I don't think that's actually true in my experience. I mean, we all have our own experiences, right, but in D&D, there's a key and vital difference between Rogue skill checks and spells, and that's that spells always succeed.
So when the chips are down, and you really need to succeed, you use a spell. You don't rely on a roll. If you're just chancing it, fine, but it's unlikely a spell would have been expended on that anyway. Spells also frequently enable vastly simplified plans. A Rogue-based plan might have a half-dozen steps, all theoretically requiring separate checks (which with D&D's binary-pass-fail and zero ability to mitigate failed checks, is a lot of risk), whereas a magic-based plan may well require zero checks or far fewer. Some of this is DM-dependent too - if you have the kind of DM who doesn't go in for kinda-unnecessary or repeated checks, any kind of Skill check-based approach is vastly more likely to succeed than otherwise, but my experience is a lot of DMs will demand a Skill check for literally every possible point of failure (or close to it), which makes some kind of serious problem very likely in a binary pass/fail-based system.

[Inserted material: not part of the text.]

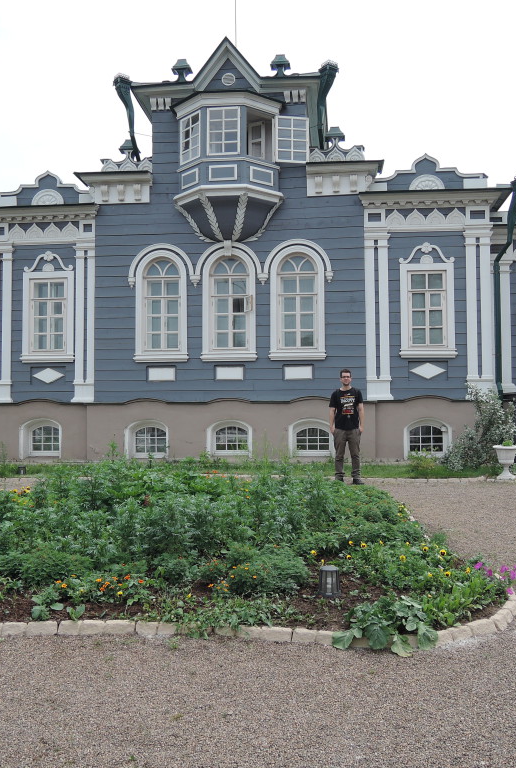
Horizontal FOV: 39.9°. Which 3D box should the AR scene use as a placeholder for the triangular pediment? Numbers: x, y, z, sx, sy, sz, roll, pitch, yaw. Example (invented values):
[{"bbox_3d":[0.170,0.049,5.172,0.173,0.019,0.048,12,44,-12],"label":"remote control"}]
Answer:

(The solution is pretty simple - make it so spells can fail and so the effects they provide are flawless, but 5E hasn't done that. I imagine 6E may well though.)
Rogues (and no other classes, except I think one Bard subclass maybe) can mitigate this issue a bit with Reliable Talent, and it helps them that it's been lowered from 11th in 2014 to 7th in 2024, but I feel like they probably need to lower it even further, at least for say the skills the Rogue has Expertise in.